== ENTRIES SUPPLIED

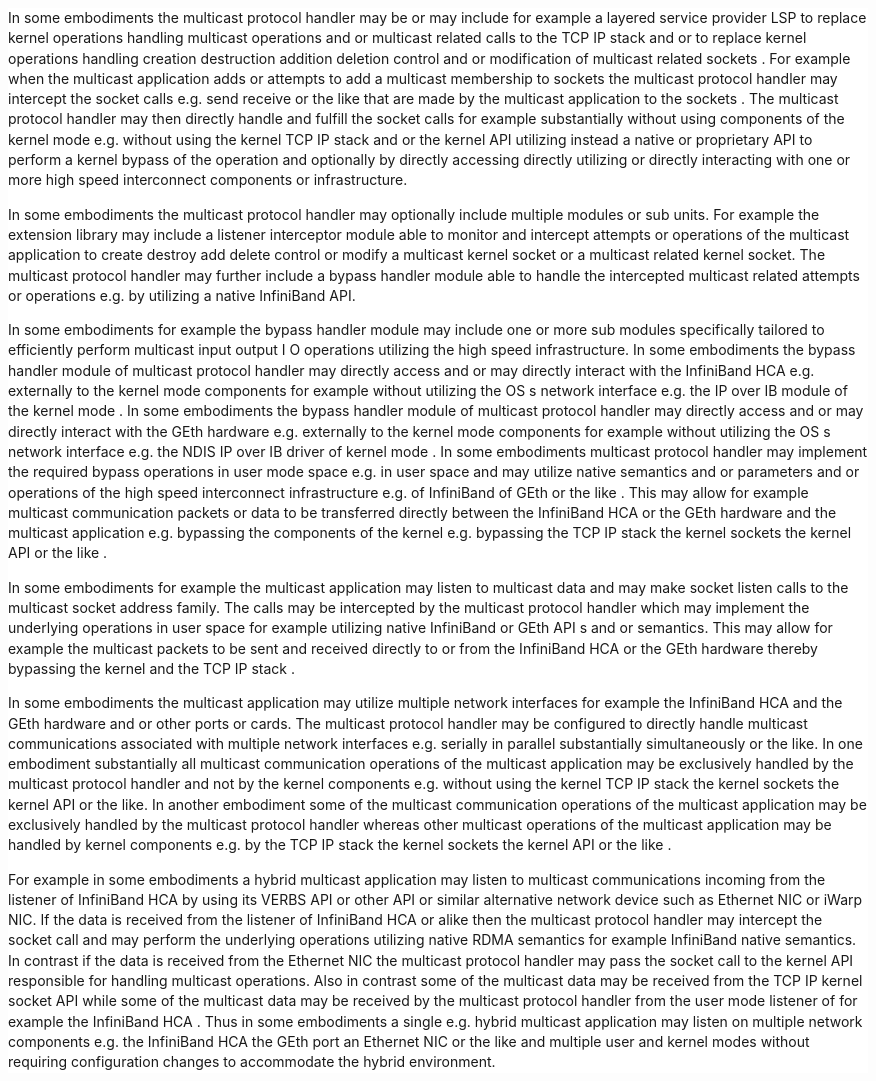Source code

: In some embodiments the multicast protocol handler may be or may include for example a layered service provider LSP to replace kernel operations handling multicast operations and or multicast related calls to the TCP IP stack and or to replace kernel operations handling creation destruction addition deletion control and or modification of multicast related sockets . For example when the multicast application adds or attempts to add a multicast membership to sockets the multicast protocol handler may intercept the socket calls e.g. send receive or the like that are made by the multicast application to the sockets . The multicast protocol handler may then directly handle and fulfill the socket calls for example substantially without using components of the kernel mode e.g. without using the kernel TCP IP stack and or the kernel API utilizing instead a native or proprietary API to perform a kernel bypass of the operation and optionally by directly accessing directly utilizing or directly interacting with one or more high speed interconnect components or infrastructure.

In some embodiments the multicast protocol handler may optionally include multiple modules or sub units. For example the extension library may include a listener interceptor module able to monitor and intercept attempts or operations of the multicast application to create destroy add delete control or modify a multicast kernel socket or a multicast related kernel socket. The multicast protocol handler may further include a bypass handler module able to handle the intercepted multicast related attempts or operations e.g. by utilizing a native InfiniBand API.

In some embodiments for example the bypass handler module may include one or more sub modules specifically tailored to efficiently perform multicast input output I O operations utilizing the high speed infrastructure. In some embodiments the bypass handler module of multicast protocol handler may directly access and or may directly interact with the InfiniBand HCA e.g. externally to the kernel mode components for example without utilizing the OS s network interface e.g. the IP over IB module of the kernel mode . In some embodiments the bypass handler module of multicast protocol handler may directly access and or may directly interact with the GEth hardware e.g. externally to the kernel mode components for example without utilizing the OS s network interface e.g. the NDIS IP over IB driver of kernel mode . In some embodiments multicast protocol handler may implement the required bypass operations in user mode space e.g. in user space and may utilize native semantics and or parameters and or operations of the high speed interconnect infrastructure e.g. of InfiniBand of GEth or the like . This may allow for example multicast communication packets or data to be transferred directly between the InfiniBand HCA or the GEth hardware and the multicast application e.g. bypassing the components of the kernel e.g. bypassing the TCP IP stack the kernel sockets the kernel API or the like .

In some embodiments for example the multicast application may listen to multicast data and may make socket listen calls to the multicast socket address family. The calls may be intercepted by the multicast protocol handler which may implement the underlying operations in user space for example utilizing native InfiniBand or GEth API s and or semantics. This may allow for example the multicast packets to be sent and received directly to or from the InfiniBand HCA or the GEth hardware thereby bypassing the kernel and the TCP IP stack .

In some embodiments the multicast application may utilize multiple network interfaces for example the InfiniBand HCA and the GEth hardware and or other ports or cards. The multicast protocol handler may be configured to directly handle multicast communications associated with multiple network interfaces e.g. serially in parallel substantially simultaneously or the like. In one embodiment substantially all multicast communication operations of the multicast application may be exclusively handled by the multicast protocol handler and not by the kernel components e.g. without using the kernel TCP IP stack the kernel sockets the kernel API or the like. In another embodiment some of the multicast communication operations of the multicast application may be exclusively handled by the multicast protocol handler whereas other multicast operations of the multicast application may be handled by kernel components e.g. by the TCP IP stack the kernel sockets the kernel API or the like .

For example in some embodiments a hybrid multicast application may listen to multicast communications incoming from the listener of InfiniBand HCA by using its VERBS API or other API or similar alternative network device such as Ethernet NIC or iWarp NIC. If the data is received from the listener of InfiniBand HCA or alike then the multicast protocol handler may intercept the socket call and may perform the underlying operations utilizing native RDMA semantics for example InfiniBand native semantics. In contrast if the data is received from the Ethernet NIC the multicast protocol handler may pass the socket call to the kernel API responsible for handling multicast operations. Also in contrast some of the multicast data may be received from the TCP IP kernel socket API while some of the multicast data may be received by the multicast protocol handler from the user mode listener of for example the InfiniBand HCA . Thus in some embodiments a single e.g. hybrid multicast application may listen on multiple network components e.g. the InfiniBand HCA the GEth port an Ethernet NIC or the like and multiple user and kernel modes without requiring configuration changes to accommodate the hybrid environment.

====

Make a tally of the lines in this material that hold the string "listener", then give that number without any other words.

2